Assigned task: For the records that follow, restate each one word for word and leave the images behind.

──────

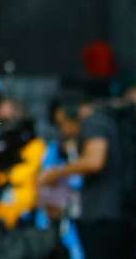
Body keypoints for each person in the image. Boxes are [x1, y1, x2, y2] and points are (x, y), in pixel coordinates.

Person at [41, 95, 127, 258]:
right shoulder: (107, 122)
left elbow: (94, 162)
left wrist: (55, 173)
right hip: (114, 214)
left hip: (102, 218)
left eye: (62, 124)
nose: (64, 132)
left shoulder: (92, 123)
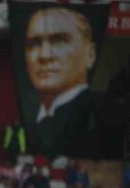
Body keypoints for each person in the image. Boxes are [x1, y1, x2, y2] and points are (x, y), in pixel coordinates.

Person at [23, 6, 99, 157]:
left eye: (59, 41)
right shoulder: (27, 117)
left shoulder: (98, 119)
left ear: (90, 55)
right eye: (34, 43)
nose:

──────

Result for this task:
Body keypoints for each person in the image. Boxes are [x1, y1, x2, y2] and points are (x, y), in pixel coordinates.

Person at [41, 95, 127, 258]:
right shoulder: (107, 122)
left elbow: (94, 162)
left wrist: (55, 173)
right hip: (114, 214)
left hip: (102, 218)
left eye: (62, 124)
nose: (64, 132)
left shoulder: (92, 123)
Body keypoints for each person in the image. Boxes are [x1, y1, x2, y2] and points are (x, y), in pixel coordinates.

Person at [23, 6, 99, 157]:
left eye: (59, 41)
right shoulder: (27, 117)
left shoulder: (98, 119)
left ear: (90, 55)
right eye: (34, 43)
nose:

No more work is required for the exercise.